报告题目： Dysregulation of neuronal survival machinery by chaperone-mediated autophagy in Parkinson’s disease
Current Titles and Affiliations:
Primary appointment: Departments of Pharmacology, Emory University School of Medicine, 2005-present
Secondary appointment: Department of Neurology, Center for Neurodegenerative Disease, Emory University School of Medicine, 2005-present
We study the mechansims by which neuronal cells control survival vs. death and differentiation vs. proliferation during cellular development and in more mature stages. De-regulation of these processes is believed to underlie the pathogenesis of neurological disorderss ranging from Alzheimer’s and Parkinson’s diseases to brain tumors. We are particularly interested in the roles of nuclear factors in regulating these central processes.
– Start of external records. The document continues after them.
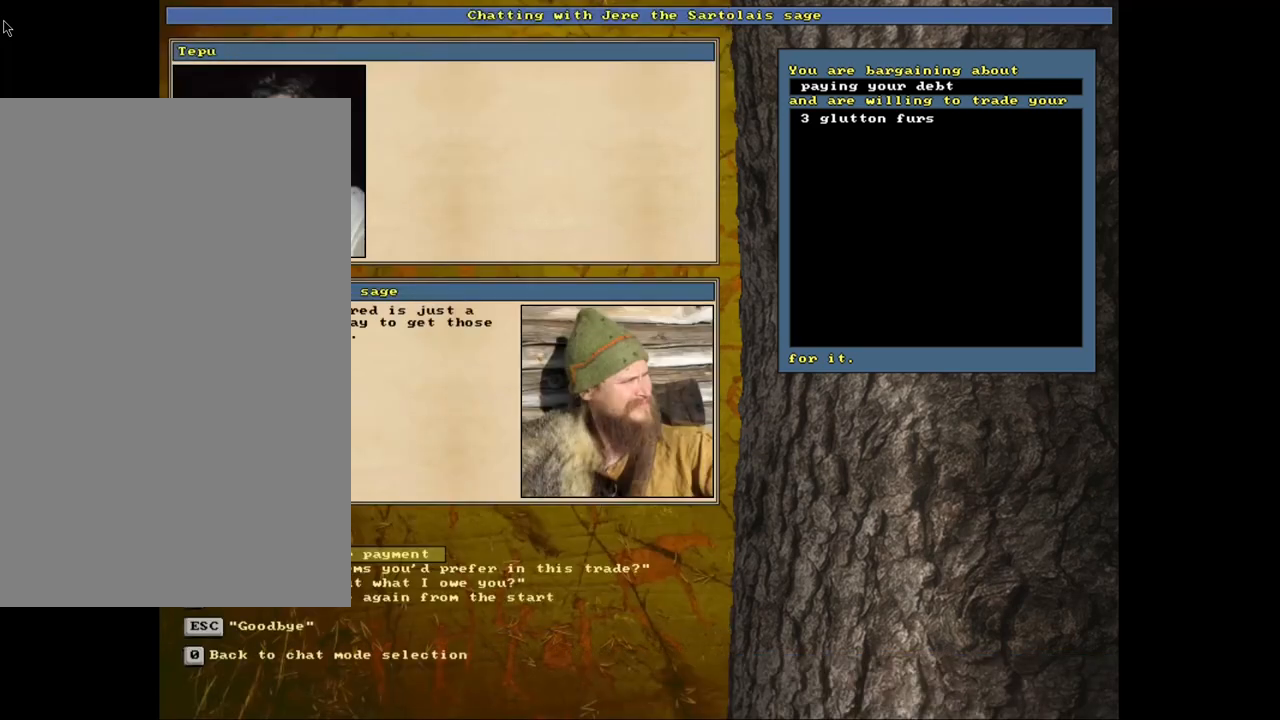
{"keys": [], "mouse": [], "events": []}
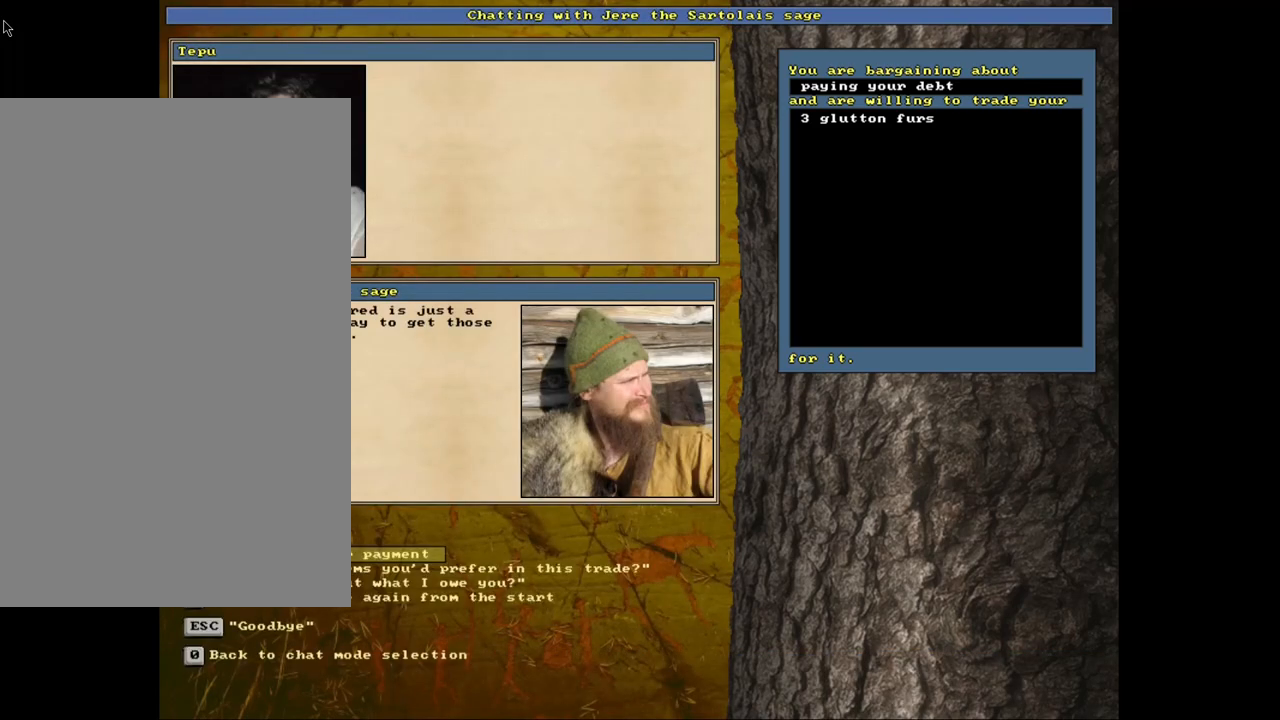
{"keys": [], "mouse": [], "events": [[100, "escape", "down"], [150, "escape", "up"]]}
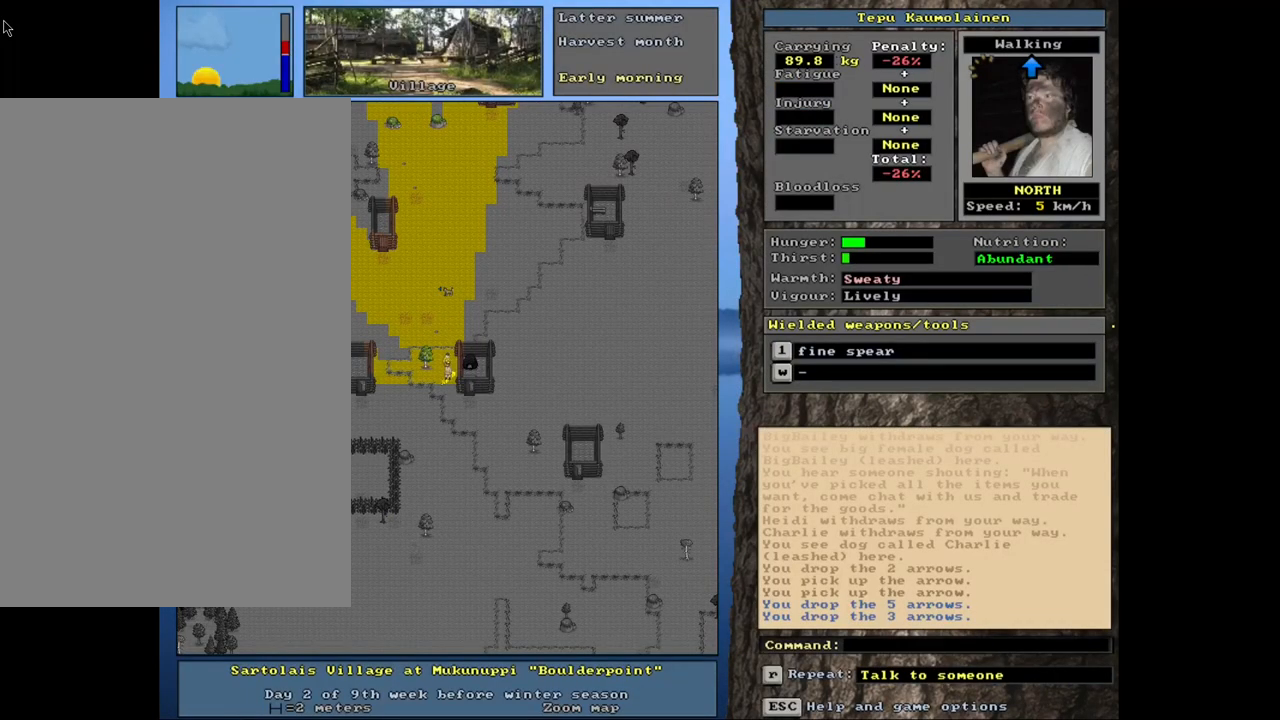
{"keys": ["tab"], "mouse": [], "events": [[134, "d", "down"], [217, "d", "up"], [400, "tab", "down"]]}
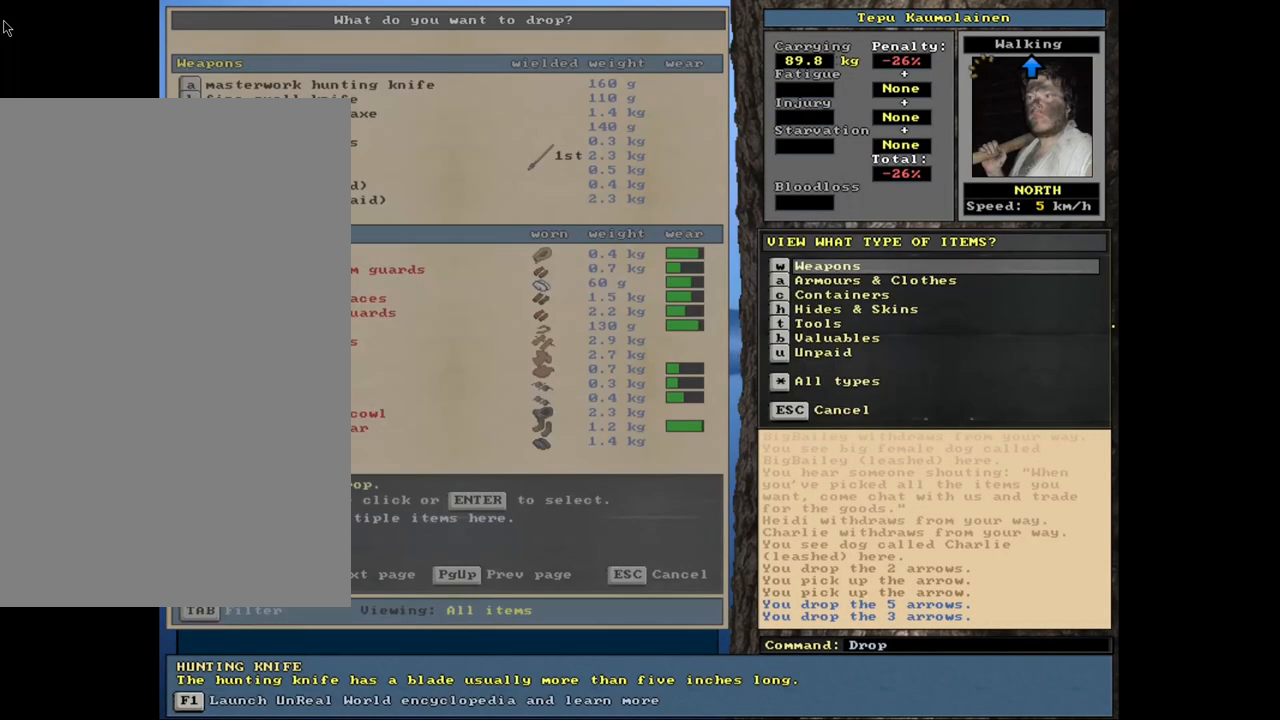
{"keys": [], "mouse": [], "events": [[17, "tab", "up"]]}
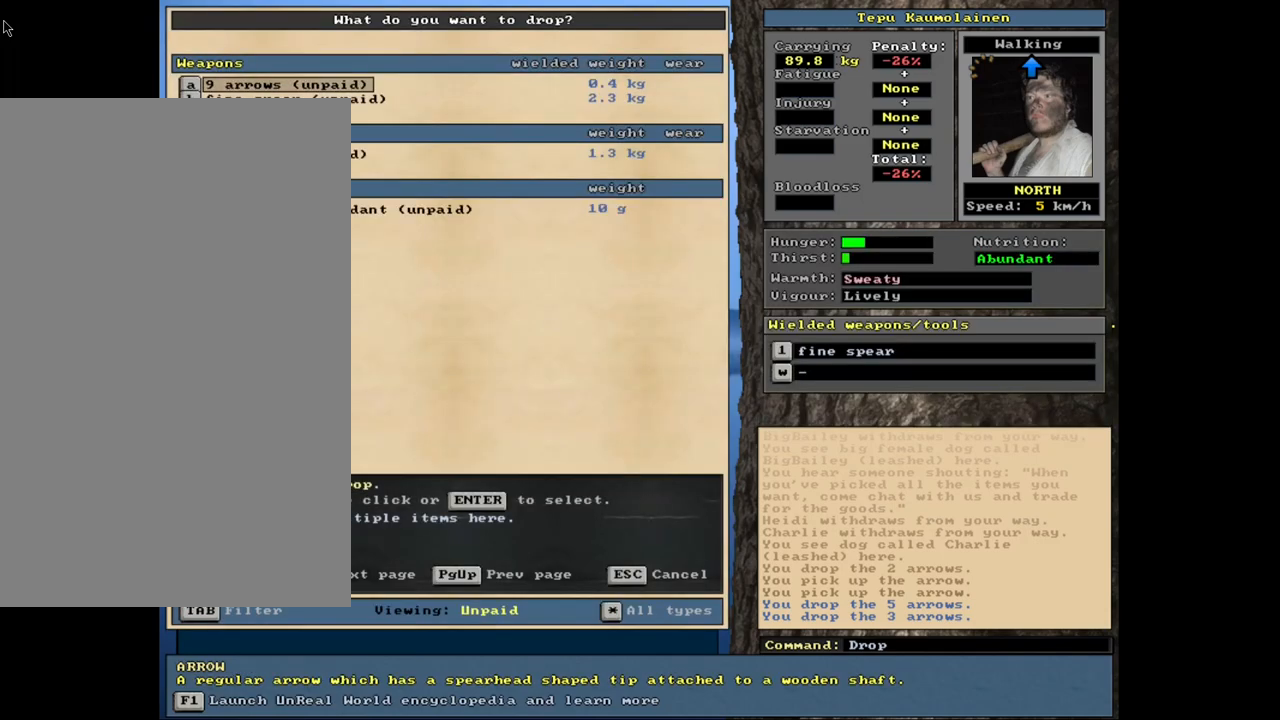
{"keys": [], "mouse": [], "events": [[167, "return", "down"], [267, "return", "up"]]}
In this context, we want to determine how signals specifying these distinct processes are relayed to the nucleus, what the key mediators are involved in the relaying process, what modifications to the nuclear factors are improtant in response, and how these modifications may control subsequent cellular response. As a model, we are currently focusing on the signaling and regulation of two proteins, a nuclear transcriptional fator MEF2 and a cellular kinase Cdk5. We are investigating the fundmantal roles that these factors may play in neurons using a wide range of molecular and cellular biological tools. By dissecting the signal transduction pathways and network that mediate nuclear response controlled via MEF2 and Cdk5, our studies may illustrate basic principles that modulate neuronal survival and death. Illustrating how these control and signaling mechanisms may be altered under pathological conditions will help reveal the pathological processes of Alzheimer’s and Parkinson’s diseases.